Aim 1:
In the tutorial on equals() and hashCode() below, why does student1.equals(student2) print false?
Aim 2:
Shorten the paragraph beginning "When we print s1 == s2" in the tutorial on equals() and hashCode() below to a single sentence.
Aim 3:
Pick up the tutorial on equals() and hashCode() below from the point where it stops, and keep it going.

##### Text section #####

Differences between equals() and hashCode() methods for String and Object reference
Before moving to the explanation we will check the contract, copied from the Object specification [JavaSE6]:
First we consider the String object.
Assume I create two String instances (without using new keyword) like as bellow,
String s1 = "Hello World";
String s2 = "Hello World";
When we print s1 == s2 it should print true. Because these two String references refer the same location.
Likewise s1.equals(s2) is also returns true.
Note: When we create the two different String instance(without new keyword) with the same value, both references refer the same location in memory.
Now we create two different String objects(with new keyword) but the contents are same.
String s1 = new String("Hello World");
Strung s2 = new String("Hello World");
When we print s1.equals(s2) it should print true because the the String equals methods checks the content of the String instance. If the content is true then the equals methods returns true.
According to the java contract if equals objects returns true the the hashCode also should returns true(this is not applicable for all scenarios). So s1.equals(s2) returns true.
s1 == s2 print false as these are two different objects.
Now we move to the real word objects
Assume we already have the Student class with two properties studentId, name, and age.
public class Student {
private int studentId;
private String name;
private int age;
public int getStudentId() {
return studentId;
}
public void setStudentId(int studentId) {
this.studentId = studentId;
}
public String getName() {
return name;
}
public void setName(String name) {
this.name = name;
}
public int getAge() {
return age;
}
public void setAge(int age) {
this.age = age;
}
}
Now I am creating two instances for student class.
Student student1 = new Student();
student1.setStudentId(11111);
student1.setName("K.Senthuran");
student1.setAge(29);
Student student2 = new Student();
student2.setStudentId(11111);
student2.setName("K.Senthuran");
student2.setAge(29);
We will discuss what is the output for following print statements.
1. student1 == student2
With out any confusion we can tell the output should be false as these student1 and student2 are two different objects.
2. student1.equals(student2)
This prints false because when this statement executes, it calls the Object equals() method. The current implementation for the object equals() method is as following,
public boolean equals(Object obj) {
return (this == obj)
}
So this should print false.
3. student1.hashCode() == student2.hashCode()
This returns false because the two different objects have different hashcodes.
Now we override the equals method to return true for the objects which has same contents.
@Override
public boolean equals(Object obj) {
if (this == obj)

##### Listed entries #####

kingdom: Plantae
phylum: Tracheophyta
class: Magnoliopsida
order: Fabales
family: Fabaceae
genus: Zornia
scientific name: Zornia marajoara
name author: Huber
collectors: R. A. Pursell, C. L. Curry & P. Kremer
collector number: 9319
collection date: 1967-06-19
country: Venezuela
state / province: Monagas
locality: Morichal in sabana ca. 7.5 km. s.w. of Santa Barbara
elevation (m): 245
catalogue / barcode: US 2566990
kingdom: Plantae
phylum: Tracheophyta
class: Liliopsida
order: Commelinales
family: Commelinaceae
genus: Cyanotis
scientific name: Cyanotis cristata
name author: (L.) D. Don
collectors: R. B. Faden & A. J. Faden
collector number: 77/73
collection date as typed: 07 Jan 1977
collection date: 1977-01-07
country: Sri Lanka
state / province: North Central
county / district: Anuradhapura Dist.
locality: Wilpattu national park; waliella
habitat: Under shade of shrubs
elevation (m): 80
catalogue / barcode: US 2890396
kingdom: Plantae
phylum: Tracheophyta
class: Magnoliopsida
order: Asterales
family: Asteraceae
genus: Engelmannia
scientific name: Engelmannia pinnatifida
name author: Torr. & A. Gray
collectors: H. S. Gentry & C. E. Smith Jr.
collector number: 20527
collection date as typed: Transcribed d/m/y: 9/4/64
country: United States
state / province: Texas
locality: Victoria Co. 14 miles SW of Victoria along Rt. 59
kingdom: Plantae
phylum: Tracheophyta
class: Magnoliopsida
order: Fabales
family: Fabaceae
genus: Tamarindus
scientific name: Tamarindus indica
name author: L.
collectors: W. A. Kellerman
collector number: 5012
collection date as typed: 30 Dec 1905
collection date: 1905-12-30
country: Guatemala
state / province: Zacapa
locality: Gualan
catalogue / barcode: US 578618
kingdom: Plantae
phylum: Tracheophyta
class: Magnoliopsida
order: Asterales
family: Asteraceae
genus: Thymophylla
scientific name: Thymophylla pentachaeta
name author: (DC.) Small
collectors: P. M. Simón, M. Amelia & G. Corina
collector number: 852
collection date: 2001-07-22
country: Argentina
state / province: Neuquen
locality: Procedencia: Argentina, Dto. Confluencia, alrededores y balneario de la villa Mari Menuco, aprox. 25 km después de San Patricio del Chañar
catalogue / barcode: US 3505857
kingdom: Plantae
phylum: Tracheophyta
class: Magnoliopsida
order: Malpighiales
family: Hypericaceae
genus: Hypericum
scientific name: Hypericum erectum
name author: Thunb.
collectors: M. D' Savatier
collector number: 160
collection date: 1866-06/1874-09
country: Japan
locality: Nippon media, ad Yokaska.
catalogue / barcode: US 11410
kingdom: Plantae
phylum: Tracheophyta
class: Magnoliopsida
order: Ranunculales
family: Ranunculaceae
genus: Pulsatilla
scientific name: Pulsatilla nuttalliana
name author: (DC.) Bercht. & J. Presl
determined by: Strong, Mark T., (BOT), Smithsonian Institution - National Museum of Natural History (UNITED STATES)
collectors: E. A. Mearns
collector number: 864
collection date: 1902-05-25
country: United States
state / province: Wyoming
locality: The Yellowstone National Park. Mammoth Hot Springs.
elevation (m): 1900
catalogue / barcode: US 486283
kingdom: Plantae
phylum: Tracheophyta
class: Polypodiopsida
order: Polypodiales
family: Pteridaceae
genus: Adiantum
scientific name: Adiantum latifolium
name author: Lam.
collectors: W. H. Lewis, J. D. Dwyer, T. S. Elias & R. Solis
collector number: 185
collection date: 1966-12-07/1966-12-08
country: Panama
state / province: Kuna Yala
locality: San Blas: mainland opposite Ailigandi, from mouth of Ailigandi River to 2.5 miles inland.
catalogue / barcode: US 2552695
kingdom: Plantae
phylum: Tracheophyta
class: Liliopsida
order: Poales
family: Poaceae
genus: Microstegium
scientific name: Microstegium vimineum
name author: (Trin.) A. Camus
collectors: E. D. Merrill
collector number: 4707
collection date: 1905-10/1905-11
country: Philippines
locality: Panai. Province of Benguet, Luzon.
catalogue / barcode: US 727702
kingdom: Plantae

#####

Exercise answer 1:
It calls the Object equals() method, which only returns true when this == obj, meaning both references point to the same object.

Exercise answer 2:
s1 == s2 prints true because both String references point to the same location.

Exercise answer 3:
return true;
if (obj == null)
return false;
if (getClass() != obj.getClass())
return false;
Student other = (Student) obj;
if (age != other.age)
return false;
if (name == null) {
if (other.name != null)
return false;
} else if (!name.equals(other.name))
return false;
if (studentId != other.studentId)
return false;
return true;
}
Now if we print student1.equals(student2) it should print true (According to the above equals() method implementation).
According to the contract if two objects are equal according to the equals(Object) method, then calling
the hashCode method on each of the two objects must produce the same integer result. But when we print the hash code for these two objects those return different value.
So we break the contract by overriding the equals() method. Check the bellow example.
For example, consider the following simplistic PhoneNumber class, whose equals method is constructed:
public final class PhoneNumber {
private final short areaCode;
private final short prefix;
private final short lineNumber;
public PhoneNumber(int areaCode, int prefix, int lineNumber) {
rangeCheck(areaCode, 999, "area code");
rangeCheck(prefix, 999, "prefix");
rangeCheck(lineNumber, 9999, "line numberthis.areaCode = (short) areaCode;
this.prefix = (short) prefix;
this.lineNumber = (short) lineNumber;
}
private static void rangeCheck(int arg, int max, String name) {
if (arg < 0 || arg > max)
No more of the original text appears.